- _Required work_
Find the line with "- **Historical Data**: Configure". Repeat it and each line after it, exactly, down to the end of the records below.

[Saved data entries]
---*---

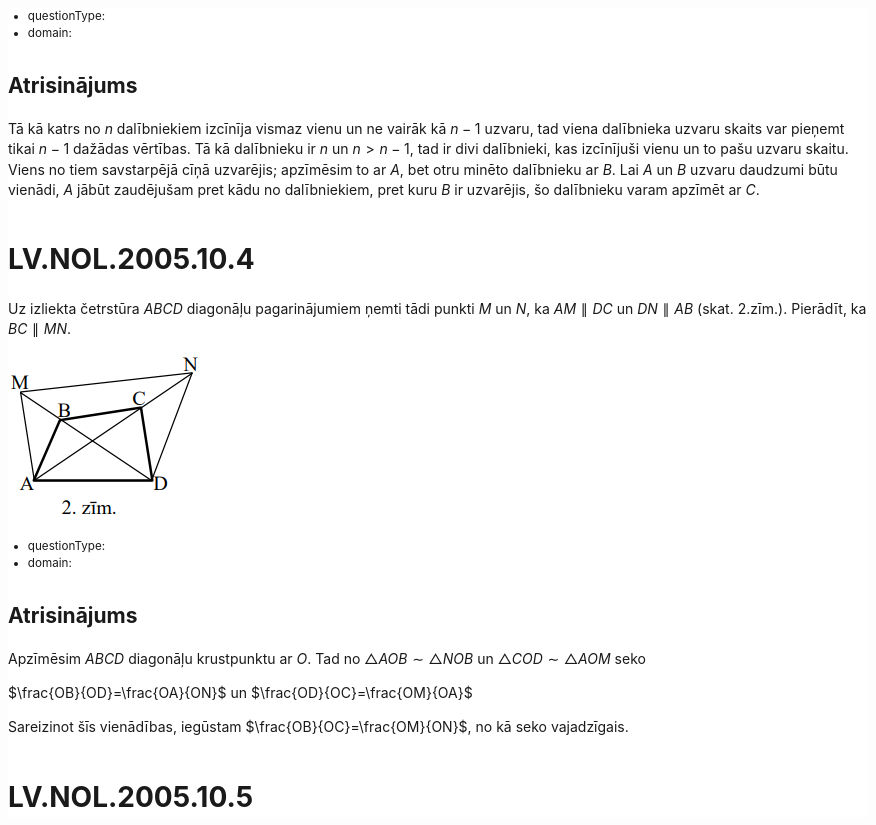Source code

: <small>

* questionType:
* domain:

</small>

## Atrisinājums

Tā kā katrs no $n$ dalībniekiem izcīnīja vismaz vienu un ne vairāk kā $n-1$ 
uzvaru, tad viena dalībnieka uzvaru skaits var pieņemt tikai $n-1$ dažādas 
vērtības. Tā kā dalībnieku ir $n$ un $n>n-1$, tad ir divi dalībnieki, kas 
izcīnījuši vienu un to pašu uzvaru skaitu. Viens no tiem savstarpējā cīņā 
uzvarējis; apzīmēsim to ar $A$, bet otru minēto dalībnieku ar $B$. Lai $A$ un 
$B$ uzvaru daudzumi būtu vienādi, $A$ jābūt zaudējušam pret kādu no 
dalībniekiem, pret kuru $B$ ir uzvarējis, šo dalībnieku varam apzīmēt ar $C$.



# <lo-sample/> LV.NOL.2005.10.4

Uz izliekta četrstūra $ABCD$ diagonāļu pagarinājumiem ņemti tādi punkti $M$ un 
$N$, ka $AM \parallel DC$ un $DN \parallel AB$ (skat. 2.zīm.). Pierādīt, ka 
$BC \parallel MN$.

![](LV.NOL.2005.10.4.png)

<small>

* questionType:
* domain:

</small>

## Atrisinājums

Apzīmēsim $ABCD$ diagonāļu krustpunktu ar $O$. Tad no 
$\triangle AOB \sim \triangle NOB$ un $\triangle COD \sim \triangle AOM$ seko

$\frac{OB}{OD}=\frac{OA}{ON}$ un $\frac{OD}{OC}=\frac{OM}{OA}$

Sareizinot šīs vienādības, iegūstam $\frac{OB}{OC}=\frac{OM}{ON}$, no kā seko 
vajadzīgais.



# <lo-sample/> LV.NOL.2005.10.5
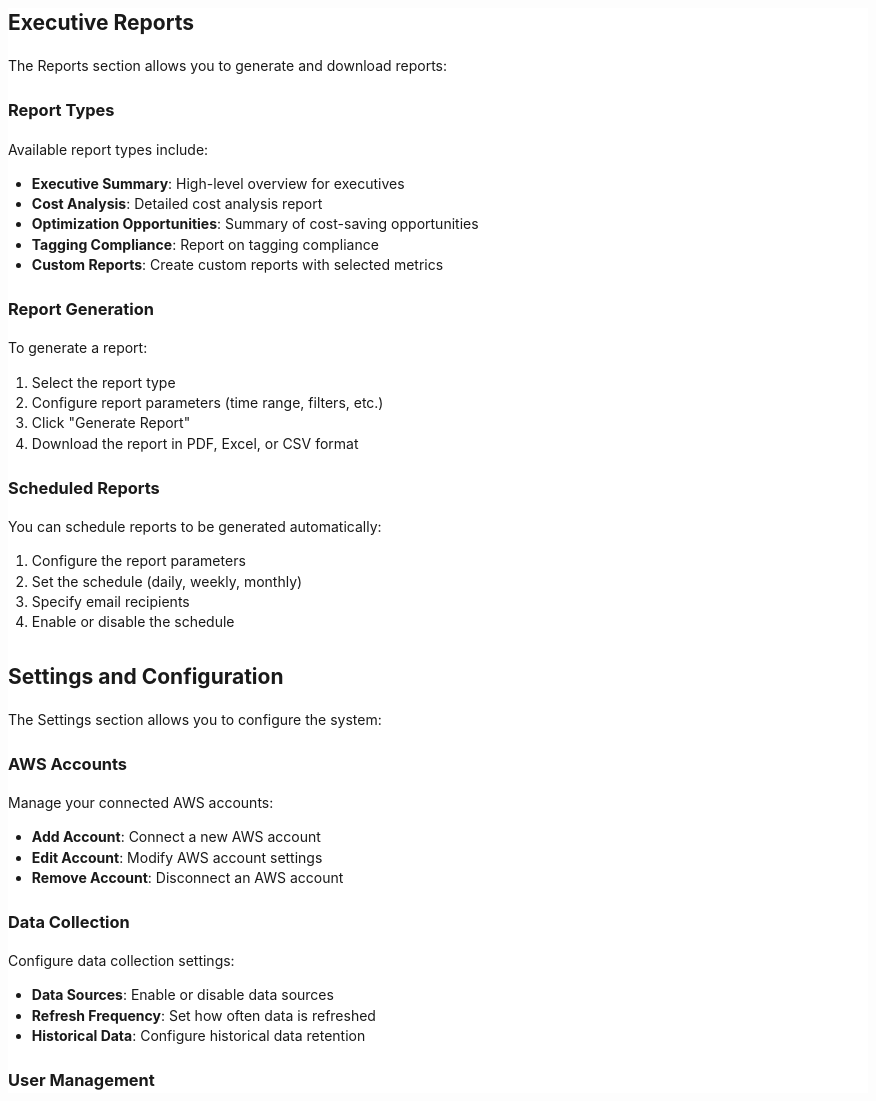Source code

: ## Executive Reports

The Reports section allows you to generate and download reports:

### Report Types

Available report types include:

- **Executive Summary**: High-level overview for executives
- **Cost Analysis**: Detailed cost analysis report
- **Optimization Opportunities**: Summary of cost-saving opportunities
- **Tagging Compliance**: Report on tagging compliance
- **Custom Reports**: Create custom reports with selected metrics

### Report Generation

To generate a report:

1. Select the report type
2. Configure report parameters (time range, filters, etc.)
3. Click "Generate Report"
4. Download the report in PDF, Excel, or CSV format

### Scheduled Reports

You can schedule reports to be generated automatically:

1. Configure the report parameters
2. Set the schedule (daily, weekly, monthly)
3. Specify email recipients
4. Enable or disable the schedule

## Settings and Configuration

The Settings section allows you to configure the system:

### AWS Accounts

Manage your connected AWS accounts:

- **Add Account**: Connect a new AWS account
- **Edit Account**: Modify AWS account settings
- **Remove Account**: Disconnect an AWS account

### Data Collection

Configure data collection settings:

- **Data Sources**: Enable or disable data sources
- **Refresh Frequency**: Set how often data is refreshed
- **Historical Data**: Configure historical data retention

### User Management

---*---

- _Written response_
- **Historical Data**: Configure historical data retention

### User Management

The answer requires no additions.